-1
$\begingroup$

If $F$ is an ordered field and $a\in F$ and $b\in F$, then how can I show that $a-b\in F$ ?

$F$ has a nonempty subset $P$ such that;

  1. $a,b\in P$$a+b,ab\in P$

  2. $F=P \cup \{0 \} \cup -P$

  3. $P$,$\{0\}$,$-P$ are mutually disjoint

$a\leq b$ iff $b-a\in P$ or $a=b$

  • 1
    I don't understand why there are so many downvotes here.

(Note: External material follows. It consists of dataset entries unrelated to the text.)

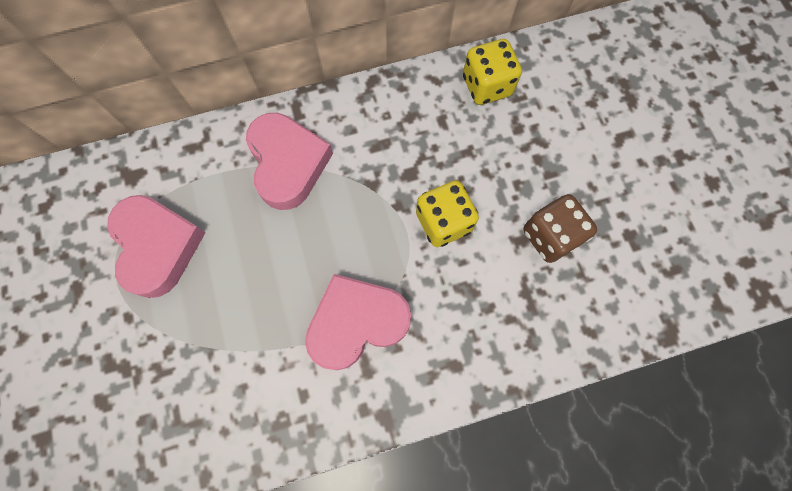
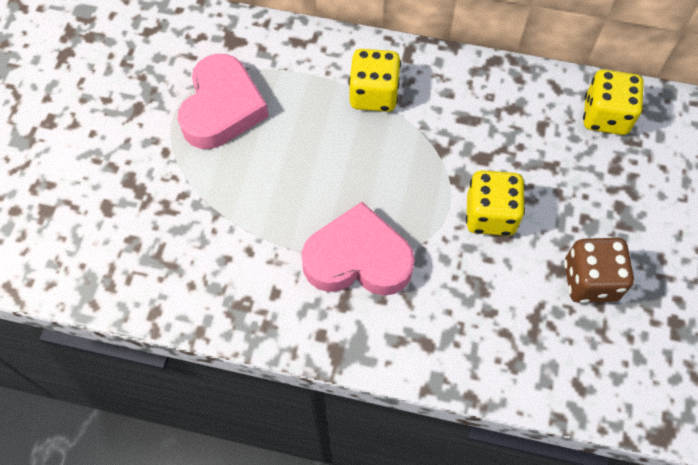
camera: 30 degrees right, 10 degrees down
(288, 164) = (373, 95): pink heart -> yellow dice

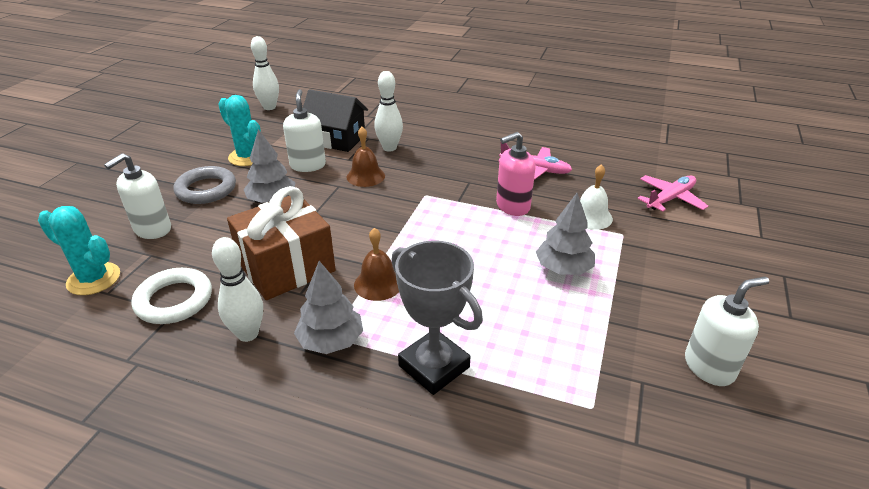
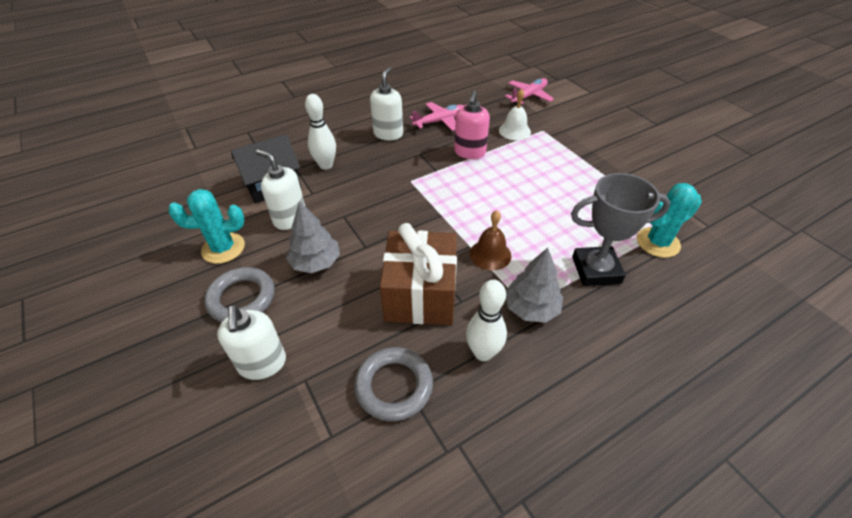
camera: 50 degrees left, 10 degrees up
(93, 279) = (296, 441): turquoise cactus -> turquoise cactus (658, 242)
(174, 300) = (394, 386): white ring -> grey ring
(269, 107) = (154, 197): white bowling pin -> none
(365, 176) = (349, 196): brown bell -> none
(563, 269) = (553, 169): grey tree -> none
(670, 199) = (528, 96): pink plane -> pink plane turned 45 degrees clockwise
(709, 367) = (672, 170): white soap dispenser -> white soap dispenser (388, 134)

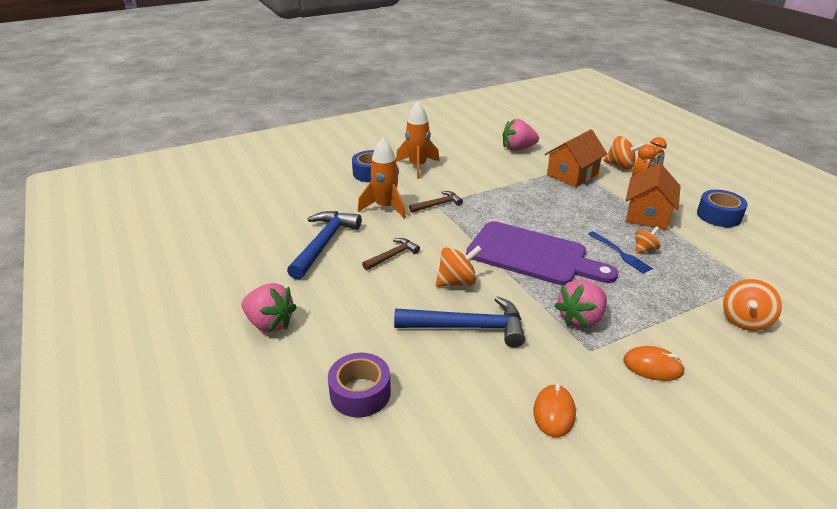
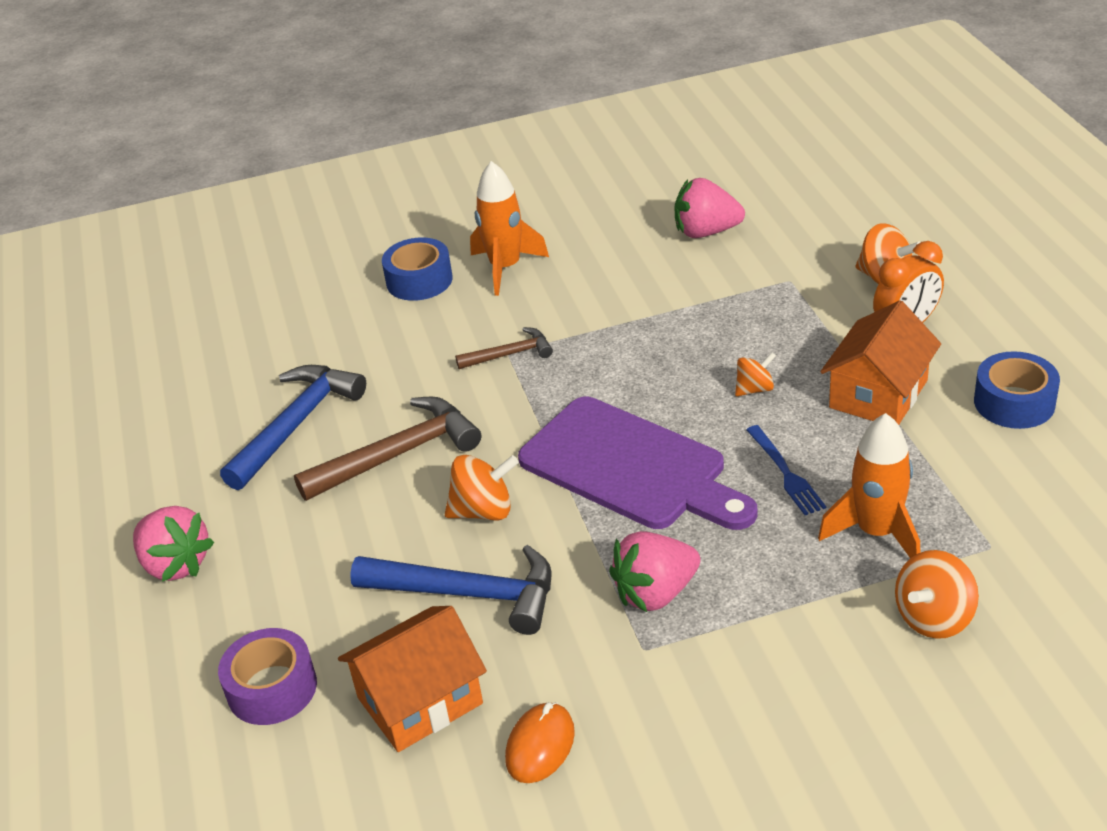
camera: 15 degrees right, 5 degrees up
(385, 207) = (419, 356): orange rocket -> orange rocket (876, 533)
(392, 256) = (398, 454): brown hammer -> brown hammer, size x1.81
(572, 174) = (782, 296): orange house -> orange house (420, 700)
(644, 249) = (833, 467): orange spinning top -> orange spinning top (754, 389)
(652, 366) = (730, 686): orange mouse -> none

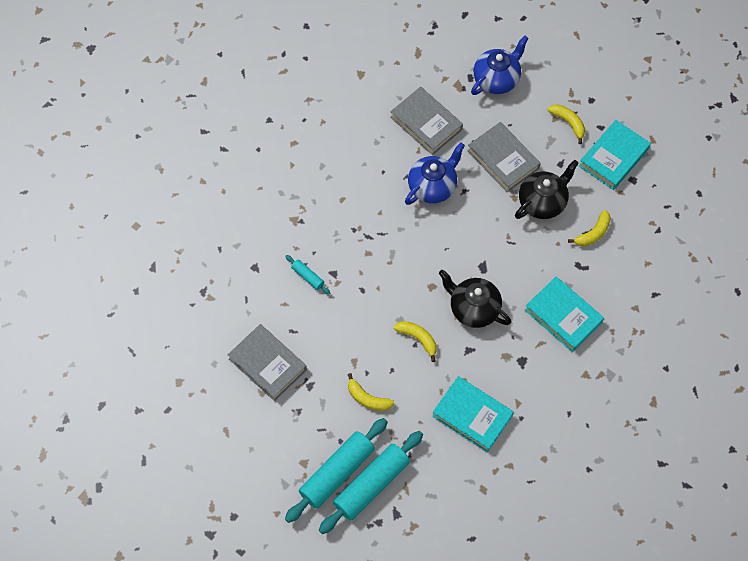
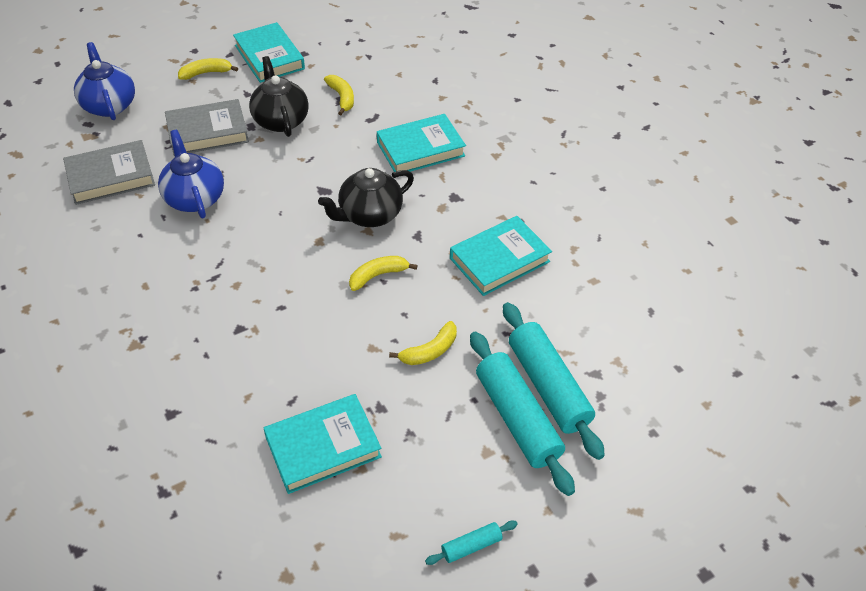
camera: 70 degrees left, 15 degrees down
(267, 364) = (323, 446): grey book -> turquoise book
(307, 277) = (225, 357): turquoise rolling pin -> turquoise rolling pin (471, 546)

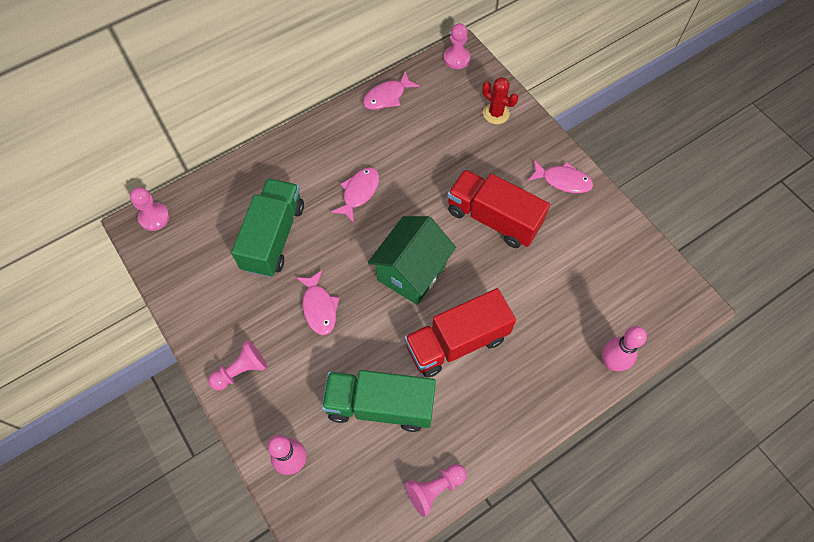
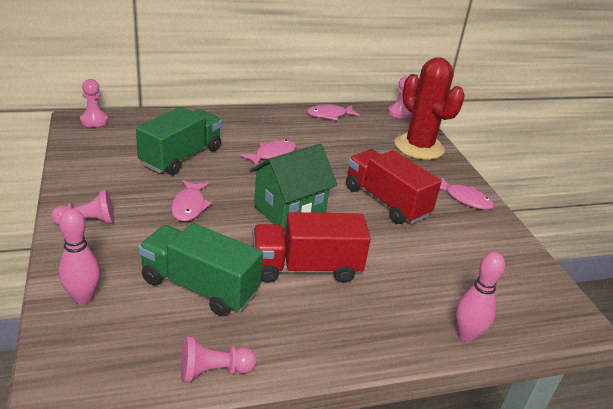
camera: 15 degrees right, 30 degrees down
(496, 113) = (419, 147): red cactus -> red cactus, size x2.04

The question is clearly in the first line, and the lines after it are the user's attempt to answer the question for himself.2012-06-08

1 Answers 1

4

I suspect that your 9 axioms for a set and two operations, which I denote by $+$ (addition) and $\cdot$ (multiplication), to be a field are the following:

  1. Closure [$a,b \in F \implies a\cdot b, a+b \in F$]
  2. Associativity [$(a\cdot b) \cdot c = a \cdot (b \cdot c), (a + b) + c = a + (b + c) \quad \forall \;a,b,c \in F$]
  3. Commutativity [$a \cdot b = b \cdot a, \; a + b = b + a$]
  4. Additive identity [$\exists 0\in F \;s.t. a + 0 = a \quad \forall a \in F$]
  5. Multiplicative identity [$\exists 1 \in F \; s.t. a \cdot 1 = a \quad \forall 0 \neq a \in F$]
  6. Additive inverse [$\forall a \in F, \exists b =: -a \; s.t. a + (-a) = (-a) + a = 0$]
  7. Multiplicative inverse [$\forall a\neq 0 \in F, \exists b =: \frac{1}{a} \; s.t. a \cdot \frac{1}{a} = \frac{1}{a} \cdot a = 1$]
  8. Distributivity [$a(b+c) = ab + ac, \; (a+b)c = ac + bc$]
  9. Non-triviality [$1 \neq 0$]

Or at least the 9 axioms will be more or less equivalent (maybe not including (9.) - that's not so important). The idea is that additive inverses are denoted by negative numbers. Thus the additive inverse of $a$ is $-a$. And we know the field is closed under addition, thus $b + (-a) \in F$ is guaranteed. This is completely independent of your ordering.